Your answer should be every line with the word "Δήμαρχος", copied from the data below.

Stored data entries
-----
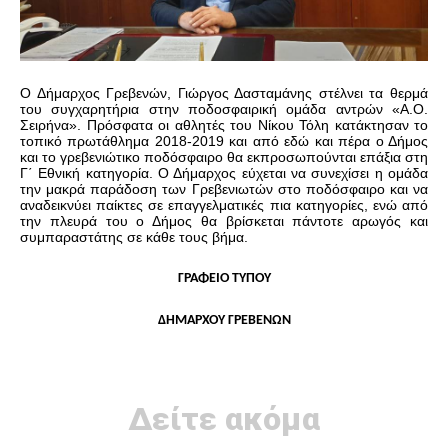
Ο Δήμαρχος Γρεβενών, Γιώργος Δασταμάνης στέλνει τα θερμά
του συγχαρητήρια στην ποδοσφαιρική ομάδα αντρών «Α.Ο.
Σειρήνα». Πρόσφατα οι αθλητές του Νίκου Τόλη κατάκτησαν το
τοπικό πρωτάθλημα 2018-2019 και από εδώ και πέρα ο Δήμος
και το γρεβενιώτικο ποδόσφαιρο θα εκπροσωπούνται επάξια στη
Γ΄ Εθνική κατηγορία. Ο Δήμαρχος εύχεται να συνεχίσει η ομάδα
την μακρά παράδοση των Γρεβενιωτών στο ποδόσφαιρο και να
αναδεικνύει παίκτες σε επαγγελματικές πια κατηγορίες, ενώ από
την πλευρά του ο Δήμος θα βρίσκεται πάντοτε αρωγός και
συμπαραστάτης σε κάθε τους βήμα.
ΓΡΑΦΕΙΟ ΤΥΠΟΥ
ΔΗΜΑΡΧΟΥ ΓΡΕΒΕΝΩΝ
Δείτε ακόμα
-----
◆ YOUR RESPONSE
Ο Δήμαρχος Γρεβενών, Γιώργος Δασταμάνης στέλνει τα θερμά
Γ΄ Εθνική κατηγορία. Ο Δήμαρχος εύχεται να συνεχίσει η ομάδα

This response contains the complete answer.